KevinFFF · May 26, 2023, 6:04am

It seems the old version for AGX Orin.

Could you help to use the latest R35.3.1 to verify?

Internal loopback test would not need to connect any external cable, just follow the instruction from the document and it should work.

gshim · May 26, 2023, 8:12pm

I’ve upgraded to 35.3.1 and this is still an issue.

Again, not sure how a loopback would catch this failure mode, as this is testing bus with two nodes, node A and node B, where node B is unresponsive and not ACKing node A’s messages, causing node A’s transmit error counter to go up. When node B goes back on the bus, node A’s transmit errors should start going down.

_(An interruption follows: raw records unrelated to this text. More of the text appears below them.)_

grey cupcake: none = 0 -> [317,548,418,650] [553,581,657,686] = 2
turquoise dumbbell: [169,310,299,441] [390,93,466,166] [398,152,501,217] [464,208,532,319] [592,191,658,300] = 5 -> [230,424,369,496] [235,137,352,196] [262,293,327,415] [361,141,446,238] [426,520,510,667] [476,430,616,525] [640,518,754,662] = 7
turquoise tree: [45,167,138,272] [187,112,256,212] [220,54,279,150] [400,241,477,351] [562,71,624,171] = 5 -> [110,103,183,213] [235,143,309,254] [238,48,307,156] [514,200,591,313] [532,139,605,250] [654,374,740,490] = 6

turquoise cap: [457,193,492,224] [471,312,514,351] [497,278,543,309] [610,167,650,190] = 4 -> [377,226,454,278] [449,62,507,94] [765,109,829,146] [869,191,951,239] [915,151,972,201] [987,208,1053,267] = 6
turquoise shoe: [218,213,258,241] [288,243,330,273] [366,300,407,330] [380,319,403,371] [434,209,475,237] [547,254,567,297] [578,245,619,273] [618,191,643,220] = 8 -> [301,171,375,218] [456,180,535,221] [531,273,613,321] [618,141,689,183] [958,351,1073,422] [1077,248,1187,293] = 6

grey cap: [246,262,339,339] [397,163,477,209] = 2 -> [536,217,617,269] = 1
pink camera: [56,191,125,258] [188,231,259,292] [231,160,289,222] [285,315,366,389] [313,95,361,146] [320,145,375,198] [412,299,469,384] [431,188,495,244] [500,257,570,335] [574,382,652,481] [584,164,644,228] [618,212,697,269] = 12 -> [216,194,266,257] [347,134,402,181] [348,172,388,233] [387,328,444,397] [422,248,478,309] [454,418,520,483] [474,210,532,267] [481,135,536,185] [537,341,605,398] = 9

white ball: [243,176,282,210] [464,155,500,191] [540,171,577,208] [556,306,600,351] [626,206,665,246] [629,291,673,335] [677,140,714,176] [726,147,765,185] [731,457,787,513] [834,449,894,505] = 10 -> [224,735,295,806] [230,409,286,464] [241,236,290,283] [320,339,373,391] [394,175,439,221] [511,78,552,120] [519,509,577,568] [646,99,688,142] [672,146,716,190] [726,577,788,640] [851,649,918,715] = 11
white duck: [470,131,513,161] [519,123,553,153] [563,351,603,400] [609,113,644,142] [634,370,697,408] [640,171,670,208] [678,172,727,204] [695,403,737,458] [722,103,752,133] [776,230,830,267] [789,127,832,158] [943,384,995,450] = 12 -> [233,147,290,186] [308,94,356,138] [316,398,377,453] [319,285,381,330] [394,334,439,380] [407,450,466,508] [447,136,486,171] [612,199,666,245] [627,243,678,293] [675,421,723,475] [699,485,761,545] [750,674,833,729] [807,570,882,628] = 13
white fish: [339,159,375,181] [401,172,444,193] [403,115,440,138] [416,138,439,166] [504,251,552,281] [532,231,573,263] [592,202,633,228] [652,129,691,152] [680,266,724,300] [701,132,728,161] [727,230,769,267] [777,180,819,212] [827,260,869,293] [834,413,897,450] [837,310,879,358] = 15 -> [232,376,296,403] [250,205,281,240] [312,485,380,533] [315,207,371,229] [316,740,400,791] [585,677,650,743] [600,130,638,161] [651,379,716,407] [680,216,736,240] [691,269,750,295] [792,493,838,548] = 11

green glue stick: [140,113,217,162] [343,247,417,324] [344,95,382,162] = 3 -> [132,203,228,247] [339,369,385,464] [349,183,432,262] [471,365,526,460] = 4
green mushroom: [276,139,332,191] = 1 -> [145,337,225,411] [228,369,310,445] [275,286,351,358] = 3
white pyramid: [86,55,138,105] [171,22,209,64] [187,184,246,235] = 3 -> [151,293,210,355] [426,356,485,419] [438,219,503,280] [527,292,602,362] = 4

gshim · May 30, 2023, 1:55pm

I can confirm that running the same test on different host hardware but the same target hardware works. I’m using a Kvaser Leaf to send a message to an unresponsive node. The host node enters the ERROR-PASSIVE state, but recovers to active as soon as the target node becomes responsive. This does not happen on the AGX Orin.

KevinFFF · June 6, 2023, 8:29am

For AGX Orin, it seems only could be recovered through reloading kernel module.

rmmod mttcan
modprobe mttcan

system · June 28, 2023, 2:46am

This topic was automatically closed 14 days after the last reply. New replies are no longer allowed.